Please state the rate and term that the last mortgage deal left the household at, according to the mortgage discussion.

## Extracted text
#####
Paying off house is one aspect of a big picture. What other debt exists (credit card, car, retail)? How long until retirement? How long does family plan to live in house? How many BR in house? How many kids? When will kids be moving out? How much is saved for retirement? what type of accounts (Roth, 401k, traditional IRA, taxable....)?

#1 could be done regardless of answers to above question. The question might be refinance to 15 year or 30 year... depends on other answers.

Reply to
jIM

This is a recurring topic. The first question is this; do they have enough itemized expenses to pass the standard deduction, without the mortgage? If not, the mortgage is costing them closer to the interest rate than the mort rate X (1-tax rate) that we look at. Selling off one's savings to pay off the mortgage may be the way to go, if they wont have high taxes to pay on the gains, are committed to taking the payment they don't have to make and saving the money in a well diversified portfolio. But they have proven their lack of financial savvy by being in this mortgage in the first place. I bought in '96, and am on my 4th mortgage, lowering the rate or reducing the term each time on a no-cost basis. The last deal left us at 5.24% 15 year term. 3% adds up to some money even on a $100K mortgage.

At the very least, they should refi down to 15 yrs. JOE

Reply to
joetaxpayer

16 years into 30 and the interest starts shrinking rapidly.
#####
## Data provided

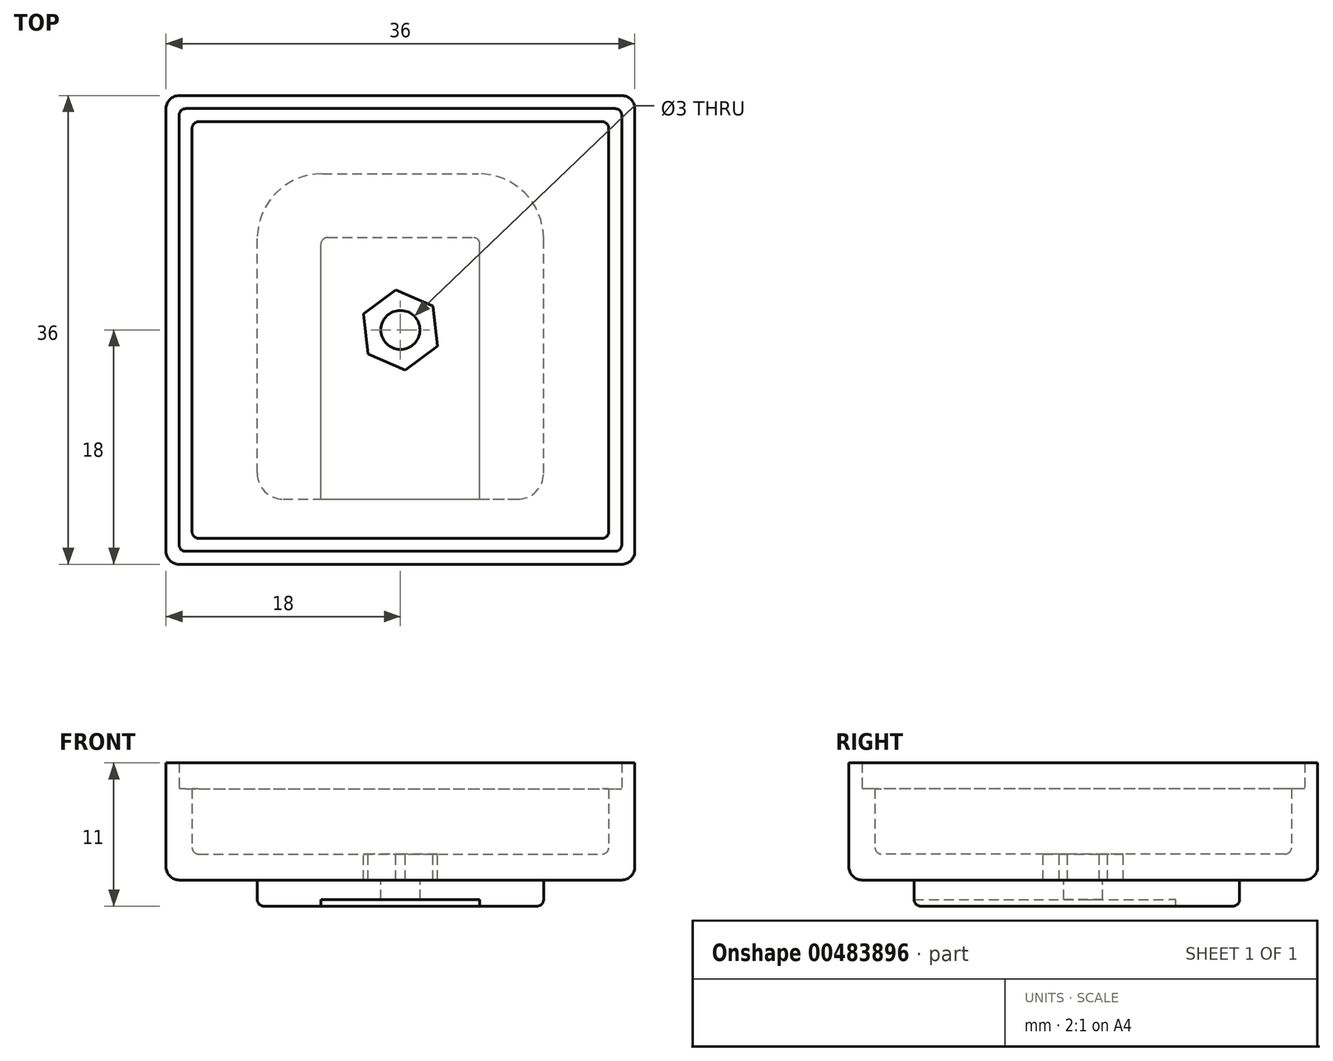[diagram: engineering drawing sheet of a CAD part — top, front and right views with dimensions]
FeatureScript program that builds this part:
#####
## Solution for this problem
5.24% on a 15-year term.